What is needed:
Extract every line of the data that contains the string "lens", matching case exactly.

Source material:
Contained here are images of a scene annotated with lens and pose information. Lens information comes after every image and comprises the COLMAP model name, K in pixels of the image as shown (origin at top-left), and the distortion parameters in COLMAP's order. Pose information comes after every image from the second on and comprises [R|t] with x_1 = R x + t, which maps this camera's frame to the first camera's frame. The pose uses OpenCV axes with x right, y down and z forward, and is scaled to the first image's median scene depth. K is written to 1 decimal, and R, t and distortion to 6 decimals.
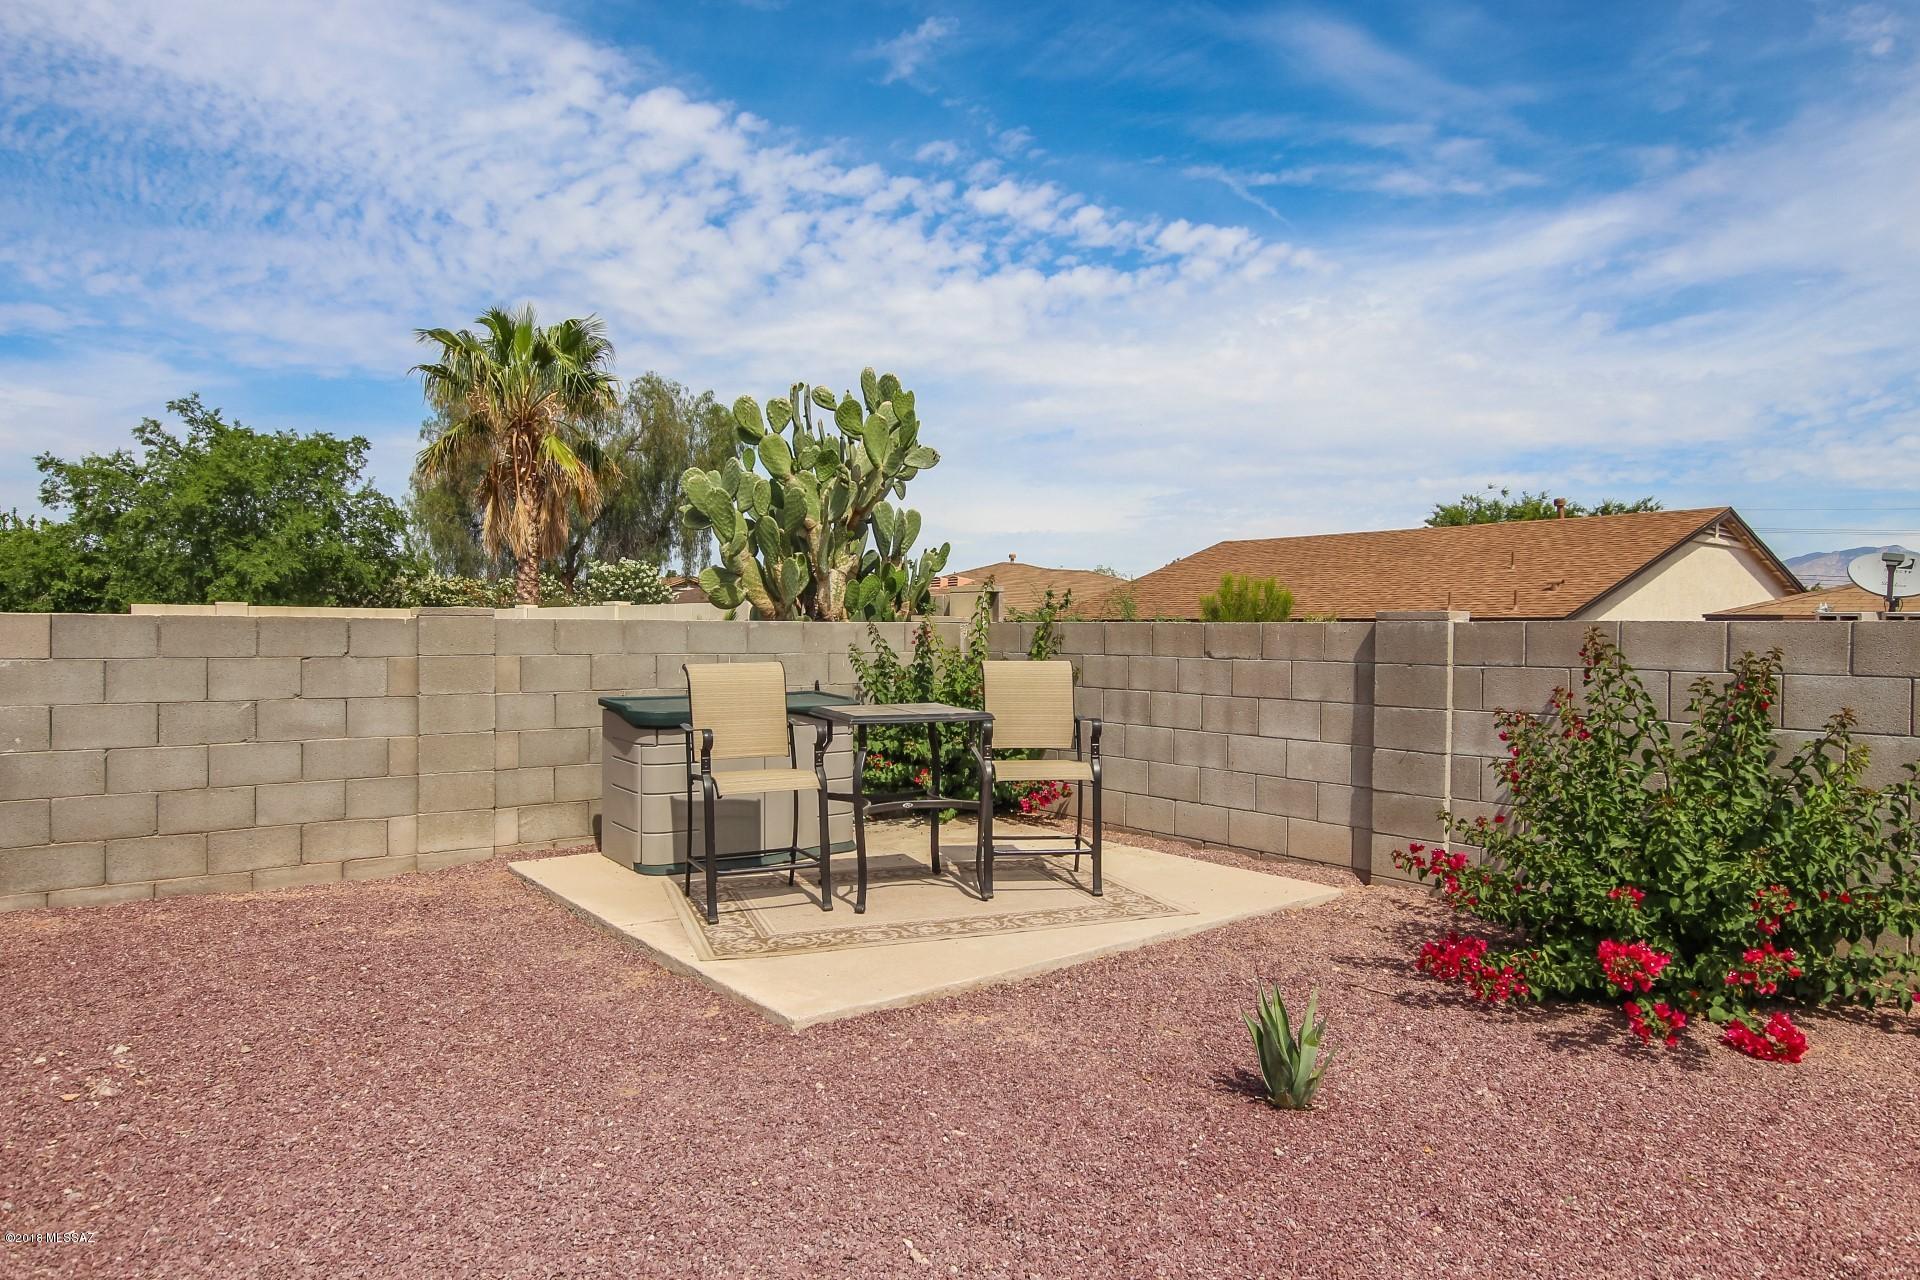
lens RADIAL K [[1133.3, 0, 960.0], [0, 1133.3, 640.0], [0, 0, 1]] dist [0.002475, 0.000762]
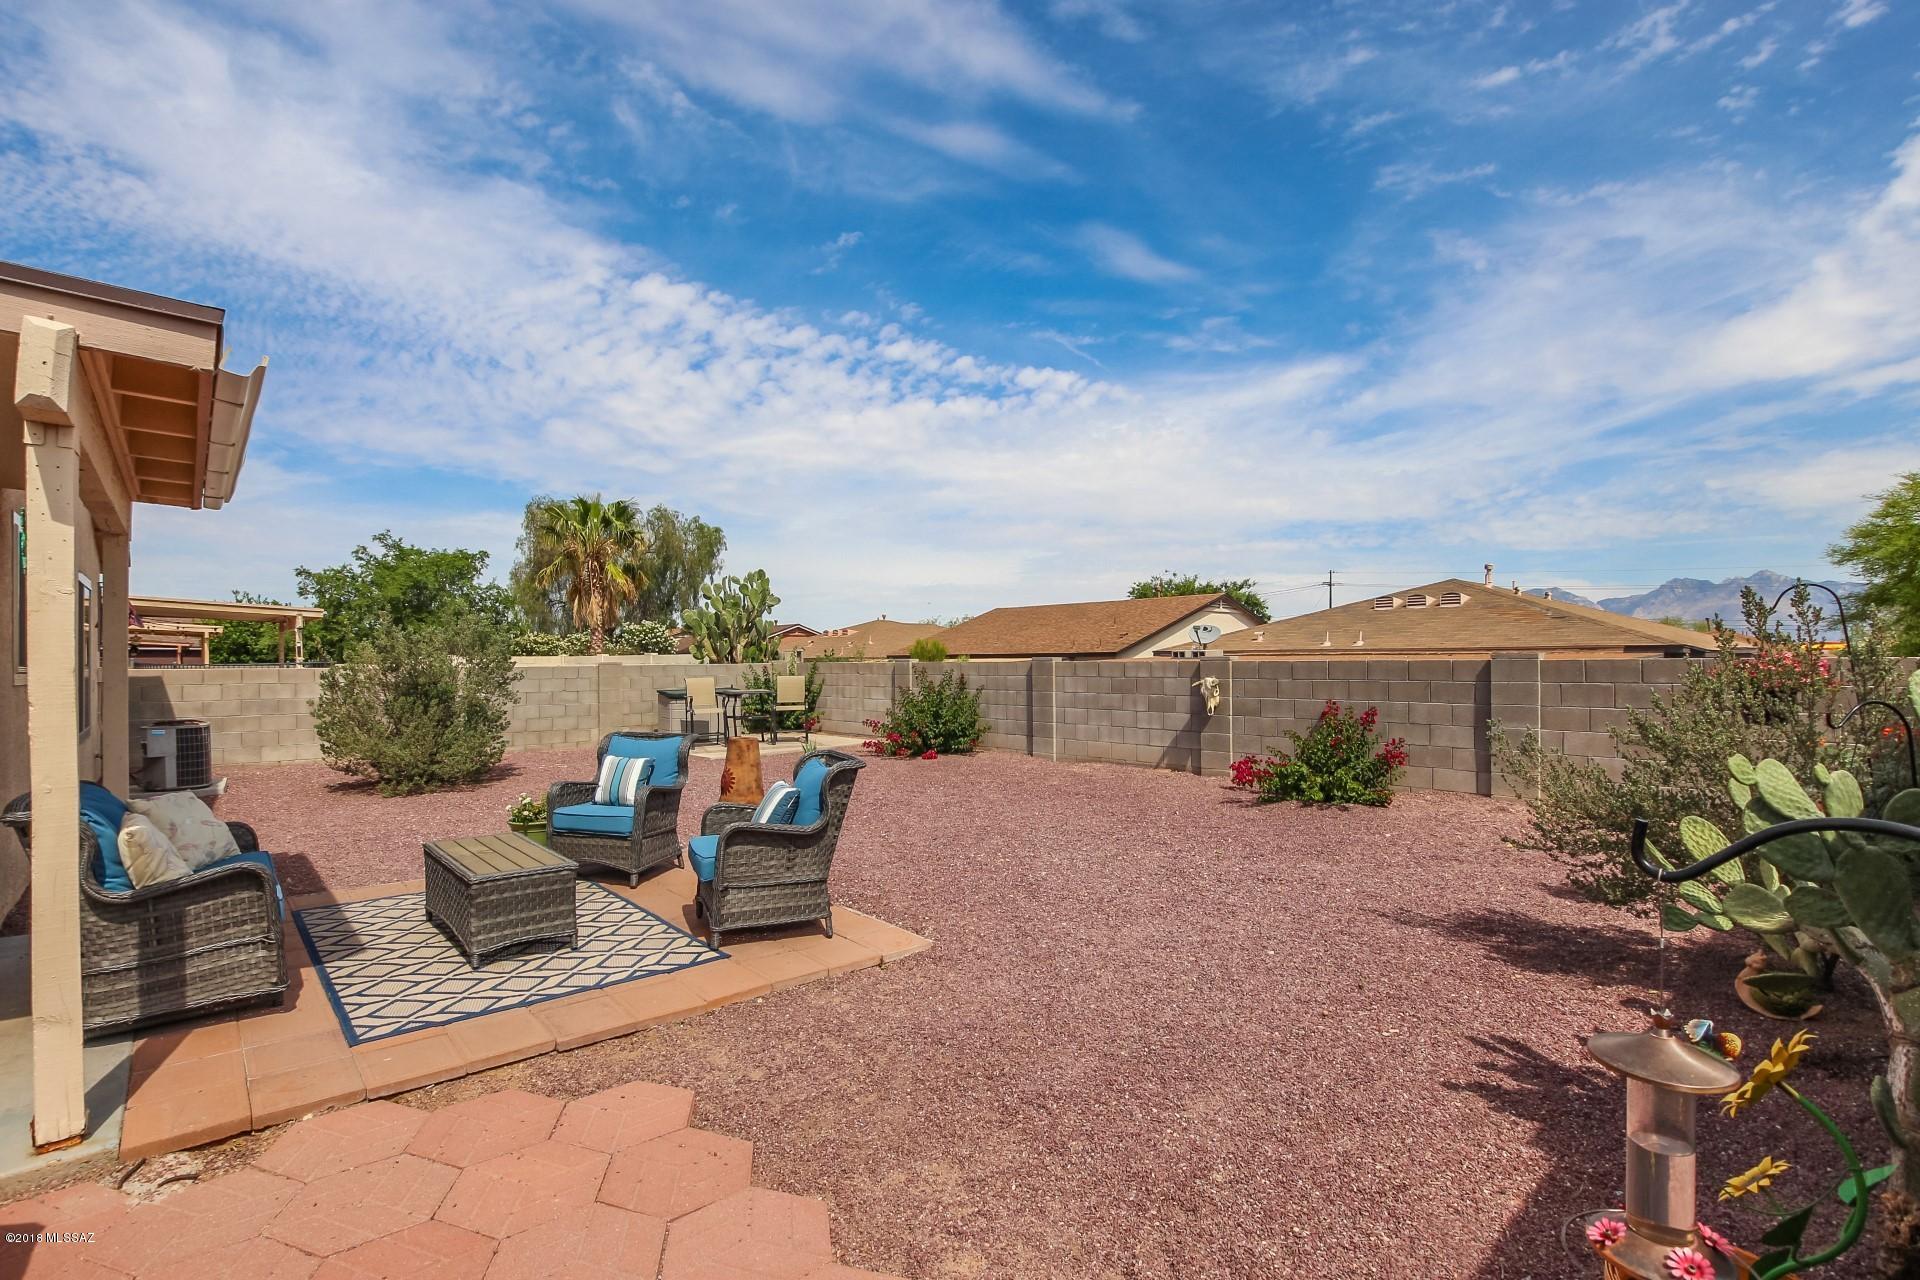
lens RADIAL K [[882.2, 0, 961.4], [0, 882.2, 671.9], [0, 0, 1]] dist [-0.013537, 0.000885]
pose [[0.997142, -0.015626, 0.073916, 0.023513], [0.014951, 0.999841, 0.009678, -0.000707], [-0.074056, -0.008546, 0.997217, -0.102558]]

Your solution:
Contained here are images of a scene annotated with lens and pose information. Lens information comes after every image and comprises the COLMAP model name, K in pixels of the image as shown (origin at top-left), and the distortion parameters in COLMAP's order. Pose information comes after every image from the second on and comprises [R|t] with x_1 = R x + t, which maps this camera's frame to the first camera's frame. The pose uses OpenCV axes with x right, y down and z forward, and is scaled to the first image's median scene depth. K is written to 1 decimal, and R, t and distortion to 6 decimals.
lens RADIAL K [[1133.3, 0, 960.0], [0, 1133.3, 640.0], [0, 0, 1]] dist [0.002475, 0.000762]
lens RADIAL K [[882.2, 0, 961.4], [0, 882.2, 671.9], [0, 0, 1]] dist [-0.013537, 0.000885]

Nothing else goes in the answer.